Sobirin was born in Cirebon, West Java, on 2 February 1940. He enrolled at the Indonesian Military Academy in Magelang, graduating in 1964 and being assigned to the cavalry units of the Indonesian Army.

He was sworn in as Tangerang's regent in March 1983. During one occasion in 1984, Sobirin personally beat up a policeman who were restricting entry for his motorcade into an unopened toll road. Due to this incident, there were reports that the Armed Forces considered to revoke his rank, but no such penalties occurred.

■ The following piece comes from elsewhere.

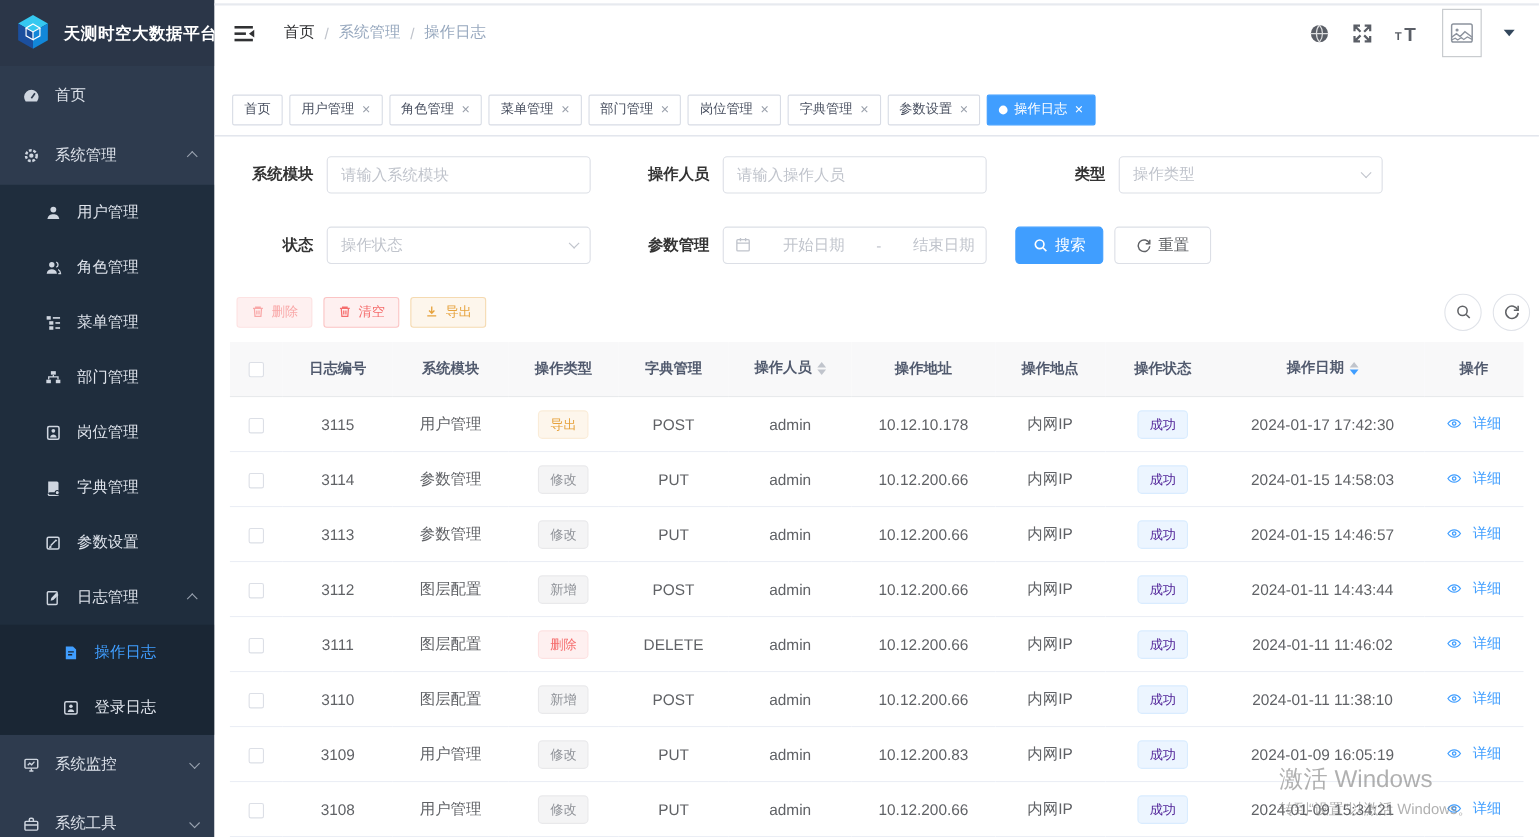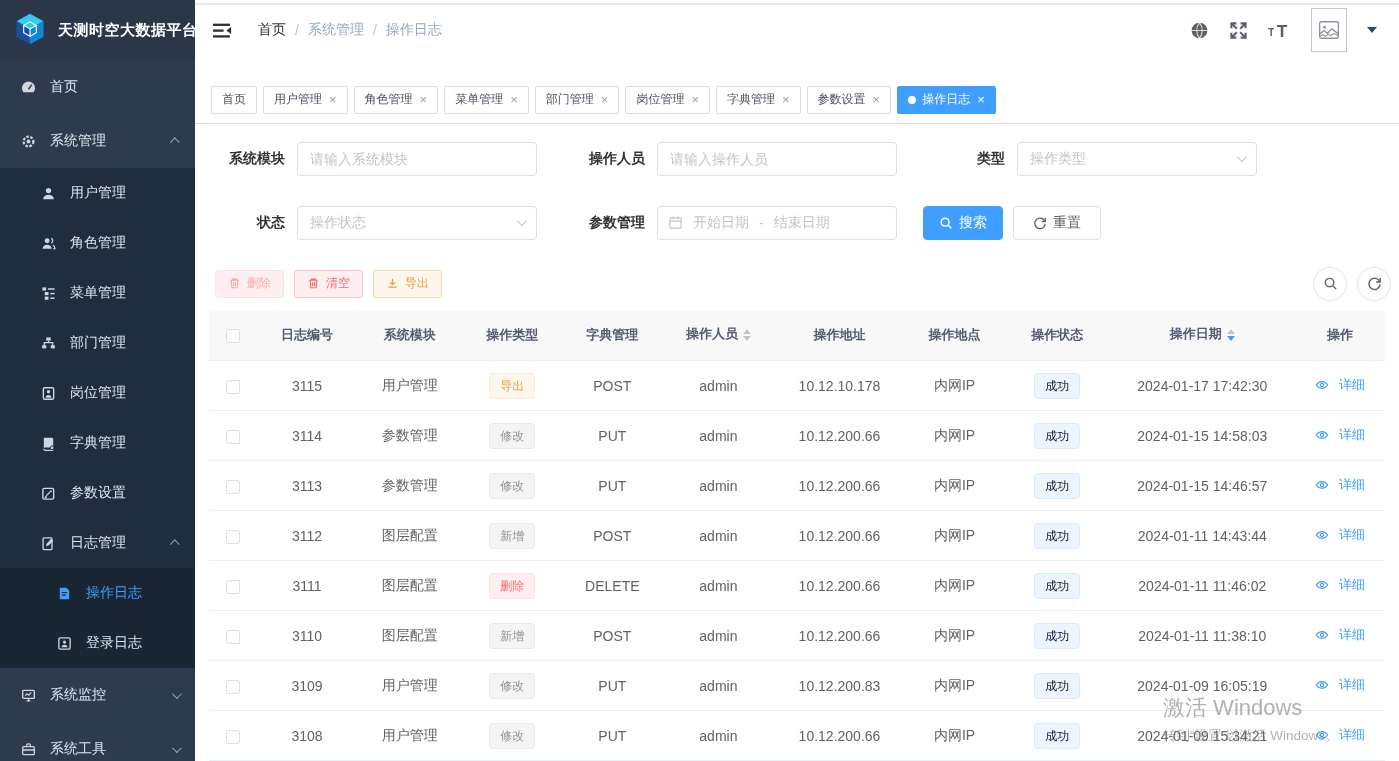"开始日期" .date-range { justify-content: none -> space-between }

His policies as regent included the implementation of a waste retribution fee for all households in the regency, and the development of the planned area Bumi Serpong Damai within the regency.

At the end of his tenure on 14 March 1993, the municipal council failed to elect the next regent on time, and hence his term was slightly extended. Following the expiry of his term, he was appointed by the armed forces commander as expert staff for economic and financial affairs. Sobirin retired from the armed forces with the rank of brigadier general in November 1993 and was subsequently elected as chairman for Golkar's Jakarta branch. He held the position until 2001 when he resigned. He also served within the Jakarta Regional People's Representative Council, and was a delegate to the People's Consultative Assembly representing Jakarta. Following the fall of Suharto, Sobirin called for then-chairman of Golkar Harmoko to step down, saying that Harmoko had betrayed Suharto by asking for the latter to resign the presidency. Suharto later resign and was replaced by Habibie. Several days after his ascension to power, Habibie gave Tadjus an honorary promotion to the rank of major general along with several other Golkar branch chairman.

As of 2019, Sobirin remained involved in Golkar's politics.